Big Hotels Go Boutique

by  Stephanie Johnnidis | Jan 13, 2009
Aloft Boston Seaport guest room
Aloft Boston Seaport guest room / Photo courtesy of the property

Ian Schrager may have sparked a flame in 1984 with the Morgans hotel in New York City, but the watershed for the boutique hotel genre wasn’t until 1998, when Starwood launched its hip W brand. The boutique model – design-conscious, intimate, unique to its location – took off, and big brands have been trying to get a piece of the success ever since.

Starwood recently launched another group, (pictured at right), with rates on a par with budget chains (around $150/night) and loftlike rooms by David Rockwell, with high ceilings, large windows, and lots of gadgets. As with W hotels, there’s an emphasis on hangout spots, such as a self-serve gourmet café and a pool area with WiFi. Nineteen Alofts opened in 2008 (Montreal, Philadelphia, and Beijing were a few of the first), and about 30 are slated for 2009.

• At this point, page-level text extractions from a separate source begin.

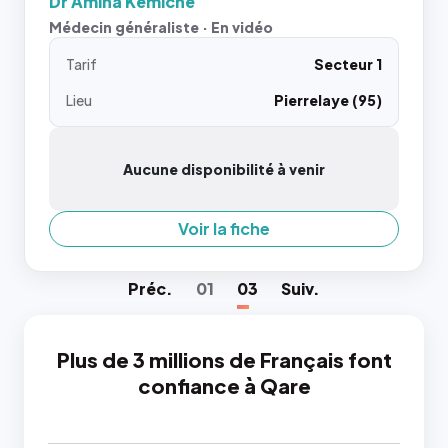
Dr Amina Kemiche
Médecin généraliste · En vidéo
Tarif
Secteur 1
Lieu
Pierrelaye (95)
Aucune disponibilité à venir
Voir la fiche
Préc
.
01
03
Suiv
.
Plus de 3 millions de Français font
confiance à Qare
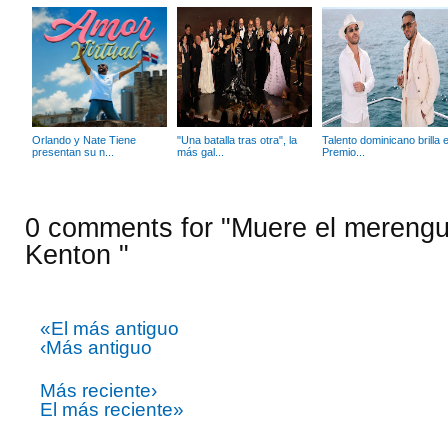
Orlando y Nate Tiene
"Una batalla tras otra", la
Talento dominicano brilla 
presentan su n...
más gal...
Premio...
0 comments for "Muere el merengu
Kenton "
«El más antiguo
‹Más antiguo
Más reciente›
El más reciente»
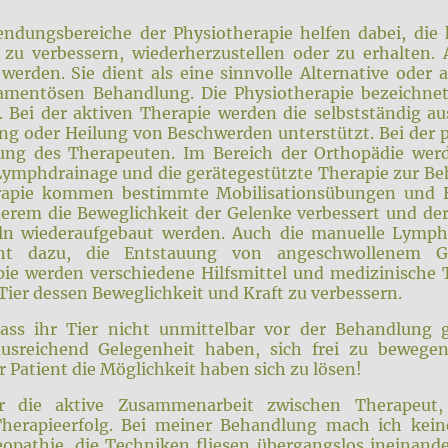
ndungsbereiche der Physiotherapie helfen dabei, die
 zu verbessern, wiederherzustellen oder zu erhalten.
erden. Sie dient als eine sinnvolle Alternative oder
amentösen Behandlung. Die Physiotherapie bezeichnet
. Bei der aktiven Therapie werden die selbstständig 
ng oder Heilung von Beschwerden unterstützt. Bei der p
ung des Therapeuten. Im Bereich der Orthopädie wer
 Lymphdrainage und die gerätegestützte Therapie zur B
rapie kommen bestimmte Mobilisationsübungen und H
erem die Beweglichkeit der Gelenke verbessert und d
n wiederaufgebaut werden. Auch die manuelle Lymp
ent dazu, die Entstauung von angeschwollenem G
ie werden verschiedene Hilfsmittel und medizinische 
er dessen Beweglichkeit und Kraft zu verbessern.
dass ihr Tier nicht unmittelbar vor der Behandlung 
ausreichend Gelegenheit haben, sich frei zu bewegen
Patient die Möglichkeit haben sich zu lösen!
er die aktive Zusammenarbeit zwischen Therapeut
Therapieerfolg. Bei meiner Behandlung mach ich kei
eopathie, die Techniken fliesen übergangslos ineinan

In 2004, InterContinental opened its first Hotel Indigo; now a chain, each Indigo updates its decor seasonally. In 2007, Hyatt opened Andaz London, where guests check in via a Tablet PC in a gallery-worthy lobby (next up: West Hollywood, Manhattan, and Austin).

Sofitel will open So Paris later this year, followed by So Berlin –small design hotels catering to a trendy set. Then there’s the partnership between Marriott and Mr. Schrager himself; together they will debut a new group, Edition. First stop: Paris, 2010.